Likewise, for about 4 years there, housing was the best investment one could have: better than the stock market, briefly better even than oil. So you could forgive someone for lusting after a house, repeating nonsense like “priced out forever” and “renting is throwing your money away” or “real estate never goes down”. You might even forgive the same person who scoffed at the “payback period” for a hybrid car not running the same calculation for a house. The media didn’t even surprise me with their house porn and almost exclusively positive coverage of the bubble. I was, however, taken aback by the actions of our government, especially by easing the “margin requirement” (down payment) for a house.

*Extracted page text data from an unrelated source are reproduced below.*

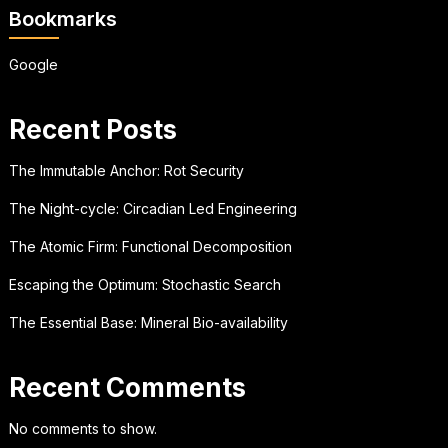
Bookmarks
Google
Recent Posts
The Immutable Anchor: Rot Security
The Night-cycle: Circadian Led Engineering
The Atomic Firm: Functional Decomposition
Escaping the Optimum: Stochastic Search
The Essential Base: Mineral Bio-availability
Recent Comments
No comments to show.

I know that they’re dumb promise-breaking neocons [ok, I won’t go there just now] and all, but still, someone should have known better. Then, as the real estate slowdown looks to finally be under way, a study comes out about the most over priced markets from UBC… and the markets it says are over-priced are not the ones people would think are over-priced. This is because of how they did their analysis: they included in their valuation a measure of how much a market has gone up since the last cycle: markets that went up more are not considered to be “bubblier”, but rather, more fairly priced in their estimation since they’re counting on further rapid increases. So the cities with the most rapid increase in prices are supposedly the ones that are less overvalued…

I recently chewed into Netbug about a post of his on environmentalism. He was arguing that man couldn’t cause global warming because, as a documentary that aired on BBC4 argued, we can’t compete with the sun. That’s just the sort of thing that’s great at misleading people (even otherwise smart people capable of Googling, like Netbug) — it has just enough ring of truth to it to make you believe it. This documentary makes a number of points which are true, but not important or worse, wrong-headed. Then it sprinkles in some minority opinions, a fair helping of conspiracy theory (global warming is a conspiracy by Maggie Thatcher to break the unions! Scientists take the dirty british money, but not the money of oil companies — no, if they did, they’d be richer and wouldn’t be doing some slumdog documentary film!) and some selective editing to sucker people in. Then Netbug finished off his post with a statement about how stupid the environmentalism movement has gotten with a clip from Penn & Teller about circulating a petition to ban water at some green rally, and all the people who signed it. Of course, that says less about the environmental movement in general, and more about people’s willingness to sign something they didn’t fully read or understand while at a rally.